季时冷诧异地掀起眼帘,他预想不到秦司的回答。

“小时,你为我考虑,我很开心。可我想你知道,我不在乎那些。”秦司的话里,似乎在意有所指。

他说得不在乎那些,到底是不在乎哪些呢?

名声、地位、金钱?

还是都不在乎?

“本来就是为了你,我才来联邦的。所以你开心最重要。”秦司不舍得让他多想,“太多的东西我早就得到过了,那些对我来说都不重要。”

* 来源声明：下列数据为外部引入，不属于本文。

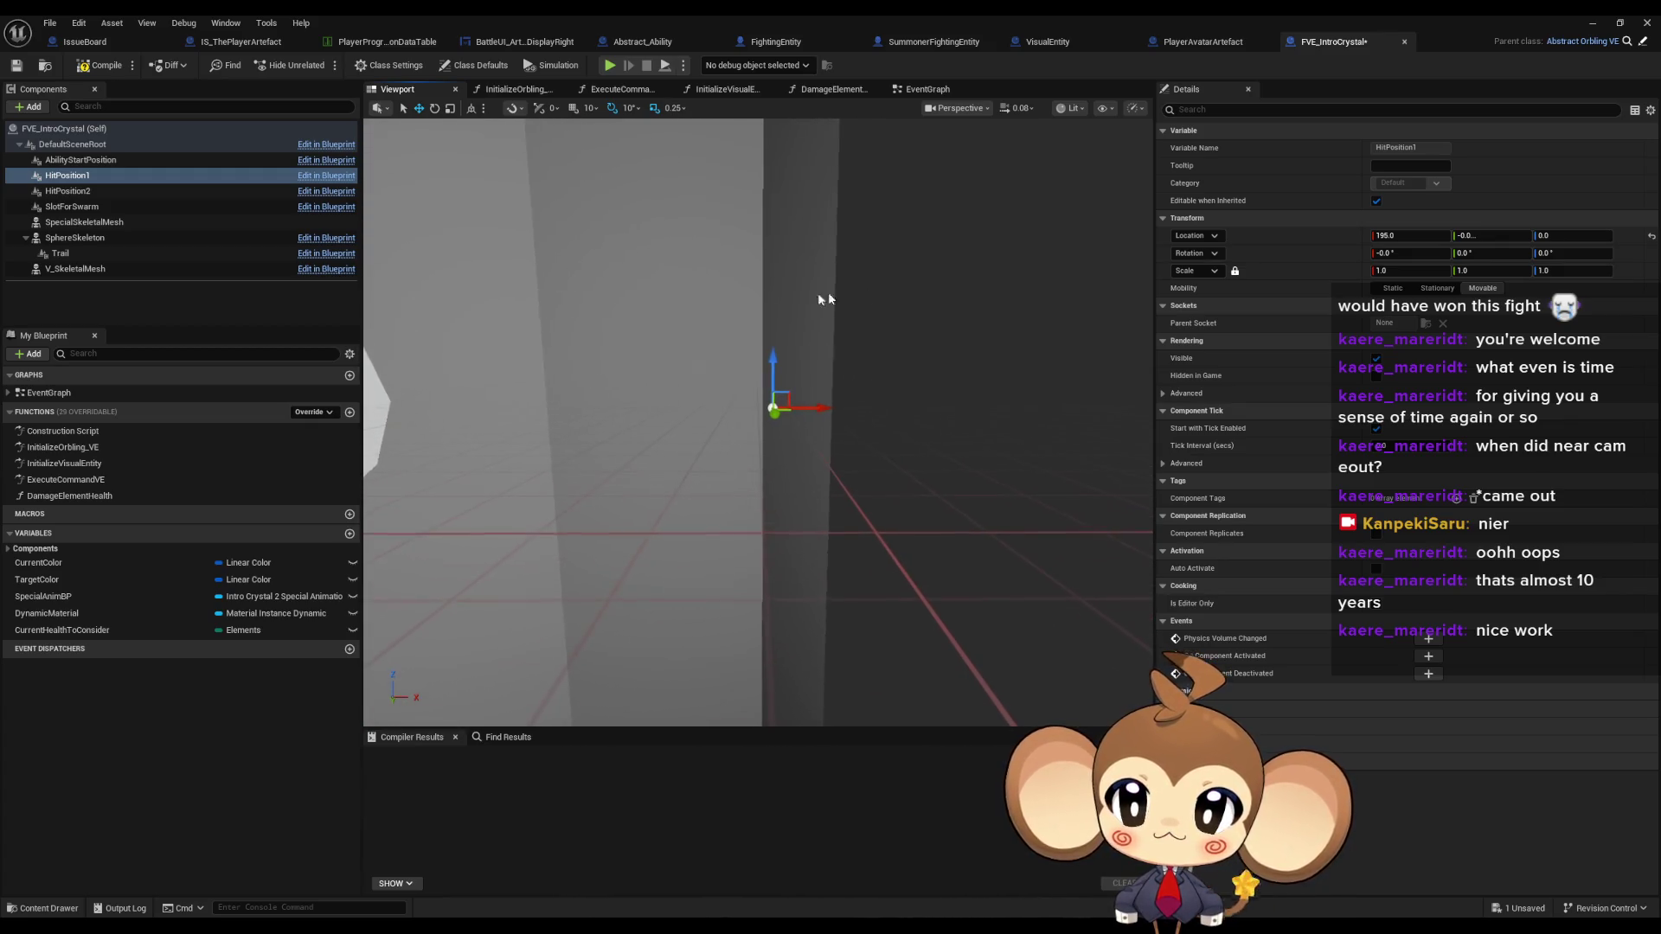
- Return SpecialSkeletalMesh to Use Animation Blueprint, compile and save FVE_IntroCrystal, and play the level
click(85, 222)
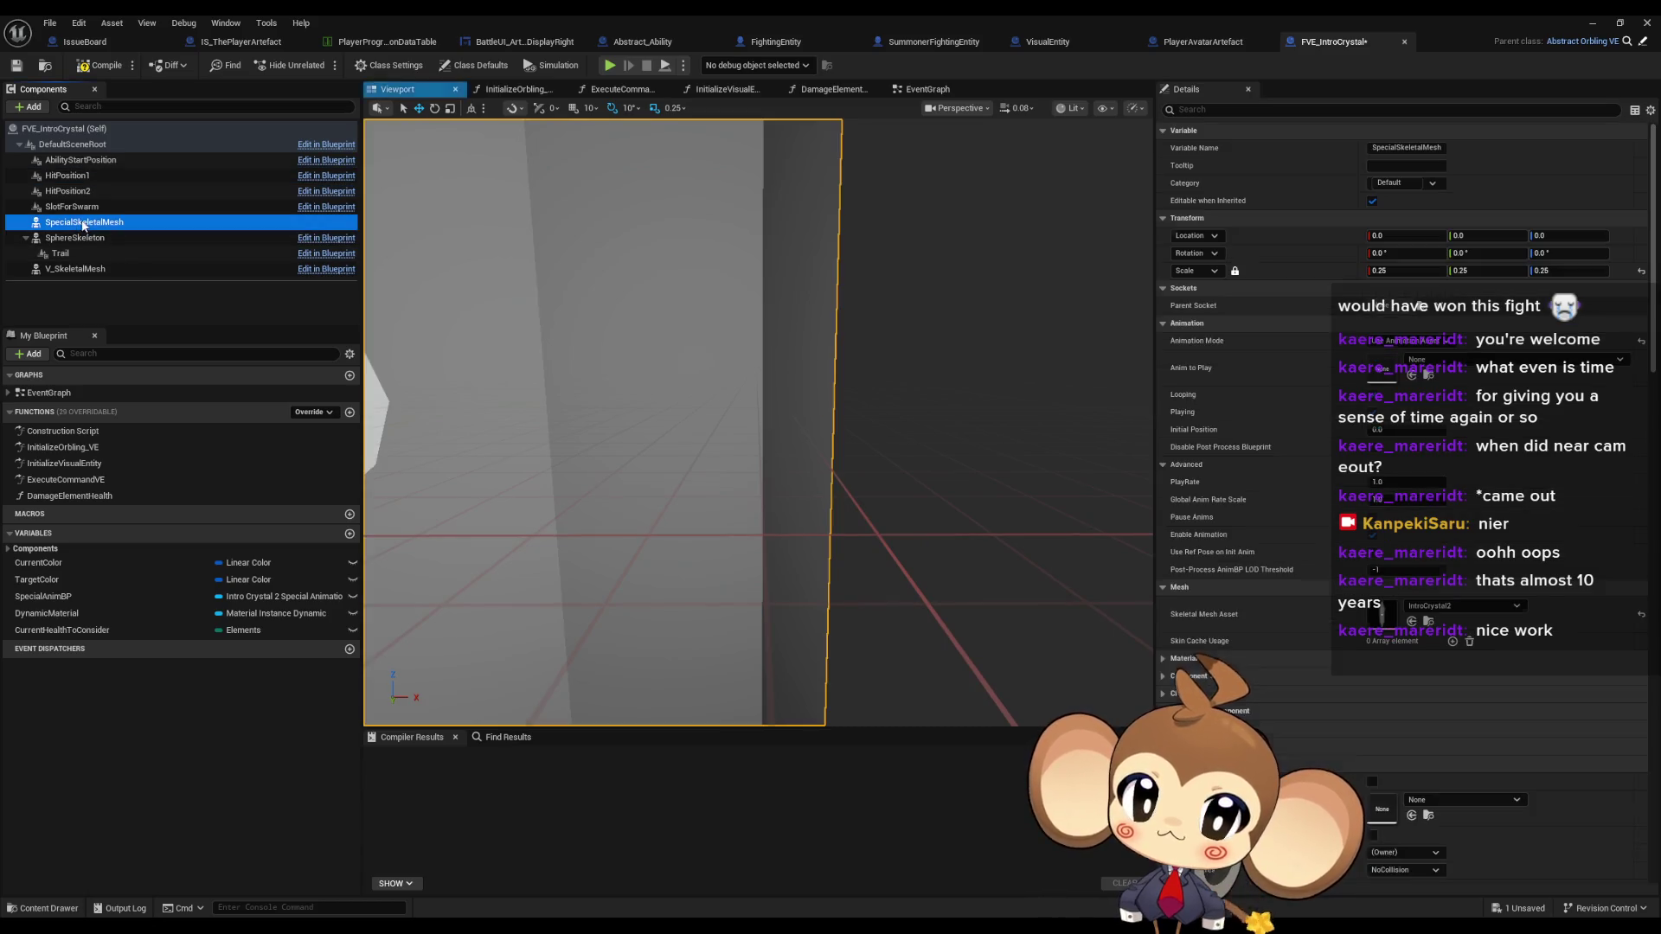
click(1412, 357)
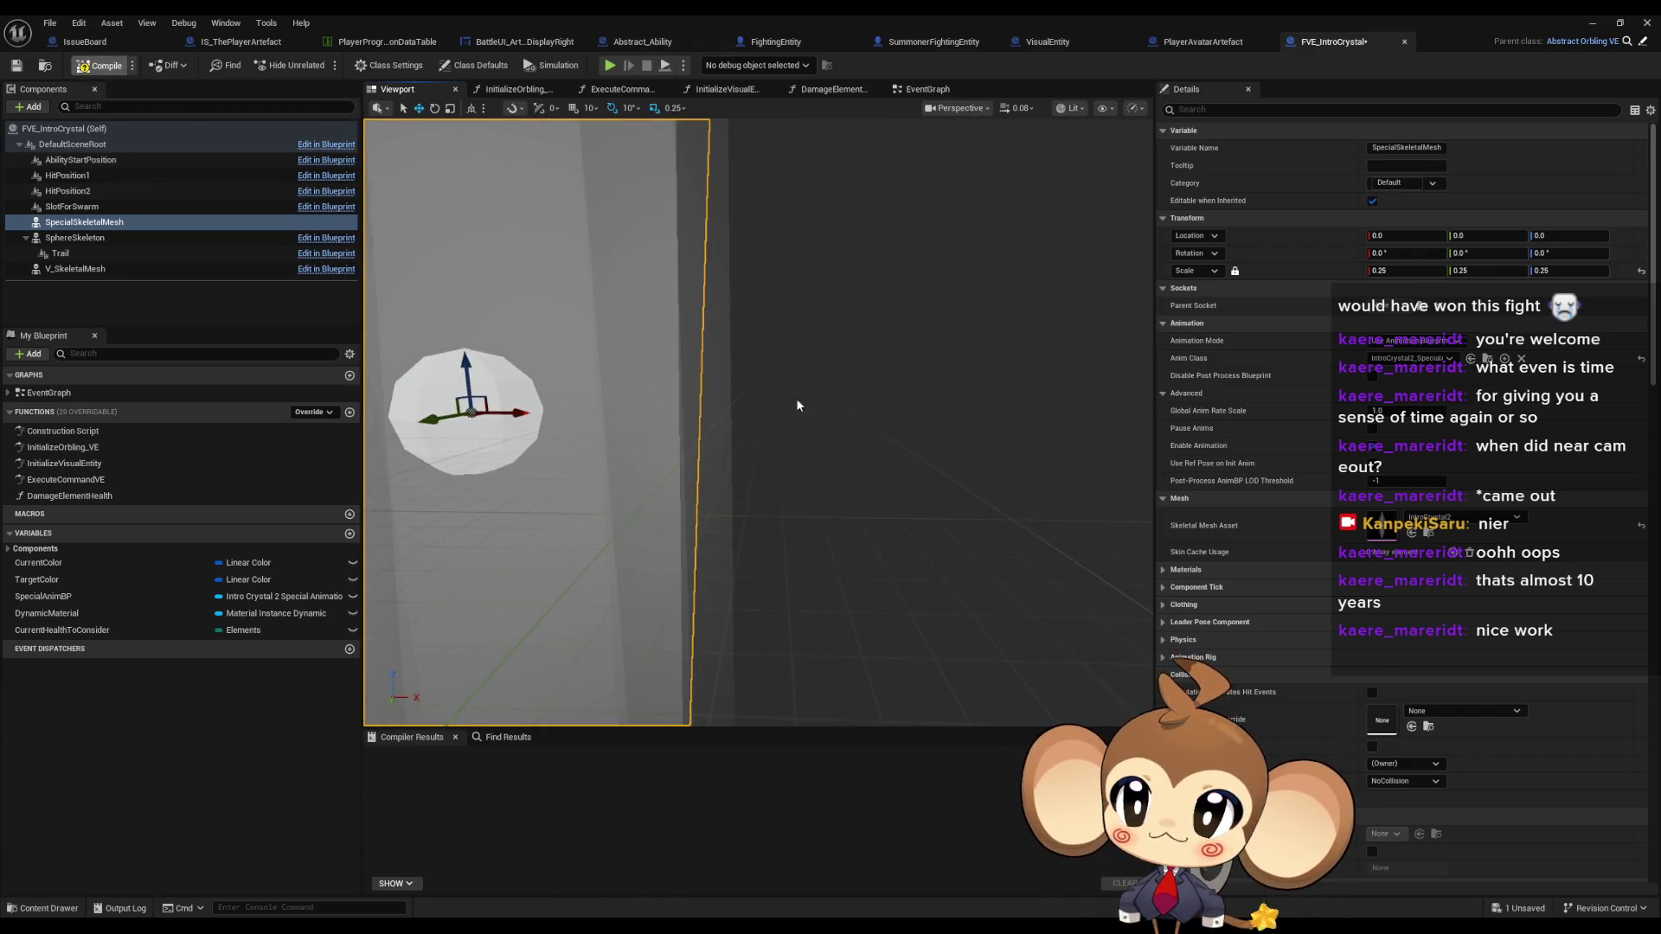
key(ctrl+s)
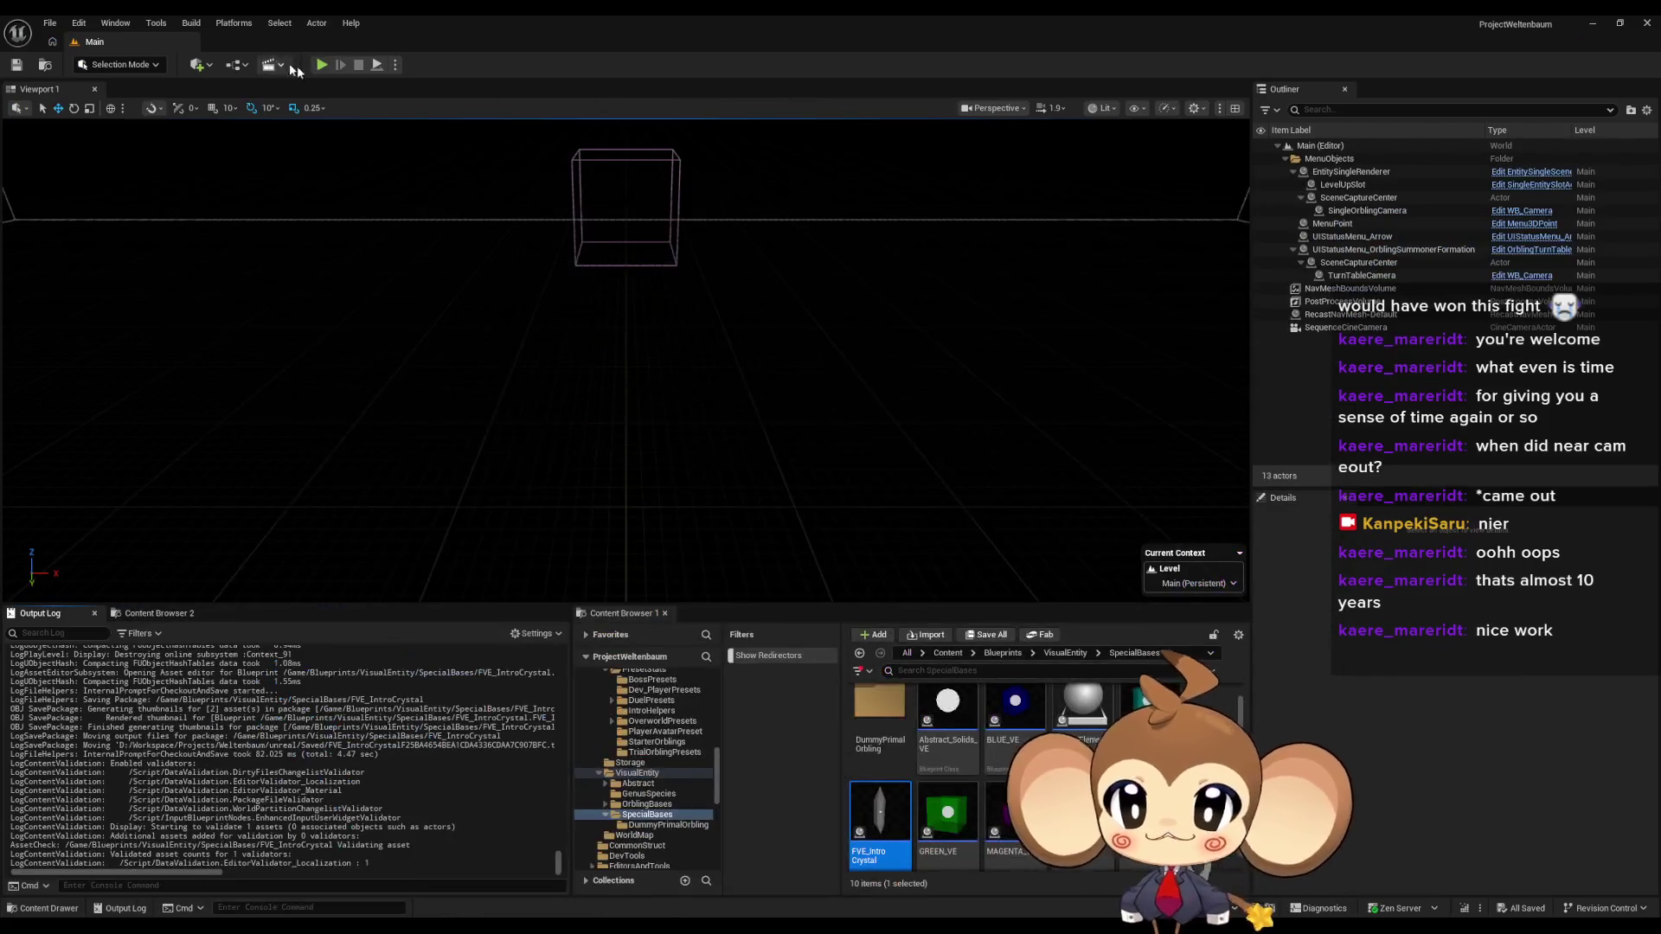
click(322, 66)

本来搞科研搞军工的,对于权势的追逐没那么强烈的野心。

何况年少成名,外界的赞誉以及随之而来的强烈抨击,他同样经受过。

得到过的东西里,他没什么一定要死死抓住不放的,亦没什么一定放弃不了的东西。

唯独季时冷不一样。

于秦司而言,季时冷高过一切。

“话题似乎有些沉重了。”

如同蝴蝶掠过了水面,倦怠到平静的心头猛然掀起了一丝波澜。

“是有一点沉重。”见他笑了,秦司跟着一起勾起嘴角,“听起来像在道德绑架你。”

为了谁而作某事,归根结底不过是为了自己。

打着他人的名号而作某事,是一场赤裸裸的道德绑架。

“你知道我不吃道德绑架这套的。”季时冷冲他眨眨眼。

“我知道你不吃。”秦司说,“你也知道,我并不是真的道德绑架你。”

他仅仅是在陈述事实而已。

对于之后的结果,哪怕好与坏,他一并承担。